Do lawns pollute?

Anonymous asked this question on 8/7/2000:


I have to write an essay on the environmental issue. I think the environmental issue is lawns. It look nice to many people. However, lawns waste lots of water. People use fertilizer, bug control cause toxic pollution. Consequently, people got health danger. Well, I know only those things. Would you give me more ideas and how I can write the introduction, body and conclusion.


JesseGordon gave this response on 8/7/2000:

I think you've got the two key issues: lawns use a lot of water and a lot of fertilizer.

There's also "noise pollution": I took my 3-year-old on a bike ride to the suburbs last Saturday morning and he noticed that every block had another lawnmower roaring away. After a few miles, he was categorizing the types of lawnmowers, because they were such a dominant part of the suburban landscape (we live in the city so he's not used to them). While 3-year-olds might like the excitement of noise, I found them to be intrusive. You can't escape their roar on any suburban block on any suburban summer weekend.

The water usage issue is certainly the most major aspect of lawns. Whenever there's a water shortage here (Massachusetts) the first thing that gets banned is automatic lawn sprinklers, then hand lawn watering.

The fertilizer issue is more a water pollution issue than a health issue (as you frame it). Yes, there's a potential health risk, but you'd have to roll around on a fertilized lawn right after it's fertilized. The more important issue is that the excess fertilizer runs off into streams when it rains (or into storm drains which end up in the nearest bay or lake). Then all that fertilizer is in the river or lake, and you get "algae blooms" which means the water turns green. The algae then use up all of the oxygen and the fish die. So regions with heavy fertilizer use often have problems maintaining their recreational and commercial fishing. It's more a problem with farm fields being fertilized, but lawns count too.
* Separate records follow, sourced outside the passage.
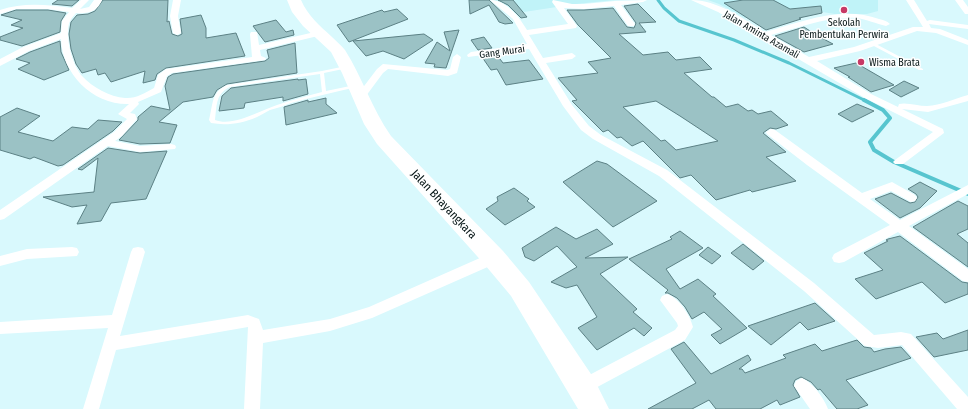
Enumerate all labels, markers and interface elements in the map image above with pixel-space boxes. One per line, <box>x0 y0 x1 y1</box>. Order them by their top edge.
marker: Sekolah Pembentukan Perwira <box>839 5 849 15</box>
street label: Jalan Aminta Azamali <box>721 8 802 61</box>
place label: Sekolah Pembentukan Perwira <box>799 17 889 41</box>
street label: Gang Murai <box>479 43 526 61</box>
marker: Wisma Brata <box>856 57 866 67</box>
place label: Wisma Brata <box>869 57 920 69</box>
street label: Jalan Bhayangkara <box>408 166 480 242</box>

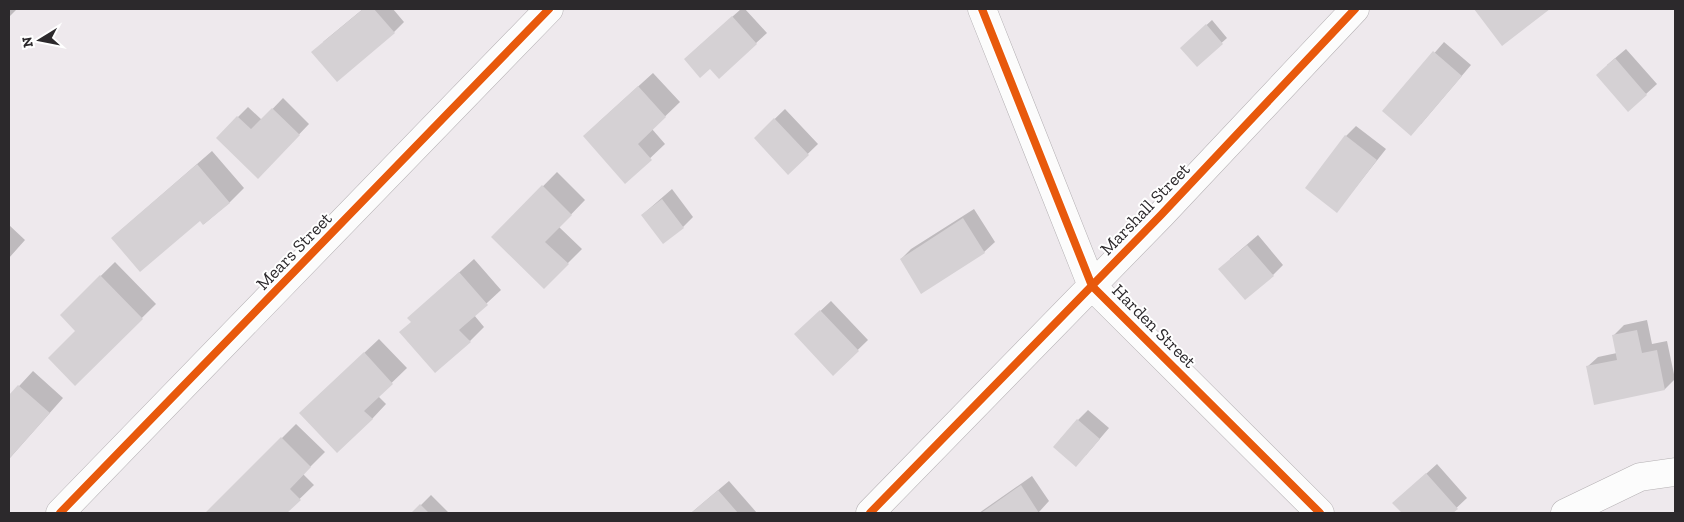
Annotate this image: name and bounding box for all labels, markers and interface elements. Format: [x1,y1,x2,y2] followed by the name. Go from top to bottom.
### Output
[15,15,65,65] north arrow
[18,35,37,49] text: N
[1096,158,1195,260] street label: Marshall Street
[252,207,337,294] street label: Mears Street
[1107,279,1201,373] street label: Harden Street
Yes, pesticides can be more of a health issue. People with small children generally should not let their kids play on the lawn after they spread bug sprays, until the next rain storm. Again, that's more of a big environmental problem on farms, where the scale is much bigger and the quantities of bug toxins are greater. The issue with lawns is that many bugs become "resistant" because casual lawn use encourages insects to evolve to withstand the pesticide in common use. Then you have to use more pesticide the next year, or it stops working entirely.

Another issue you might address is "suburban sprawl." Big lawns mean large properties in spread-out areas, which means they must use a car to do everything. Then mass transit fails because everyone has a car, and the next suburb is even more spread out. Al Gore has made this into a campaign issue -- see quotes from Nov & May 1999 at

As to how to write the intro, body, & conclusion:

Intro: Describe the five issues (water, fertilizer, pesticides, noise, & sprawl) in one two sentences each. You can use five "bullets" (little black circles) if you're writing it on a computer -- those always organize things well.

Body: Write a few paragraphs on each of the five issues. Discuss in detail what the issues are, and what the long-term effects are, and what the possible solutions are. You should have five sections here too, in the same order as the intro.

Conclusion: Consolidate all of the possible solutions into an outline of your ideas of what should be done about lawns.

Have fun! (I'd put a picture of a large fancy lawn on the cover too, to emphasize the "fun" part).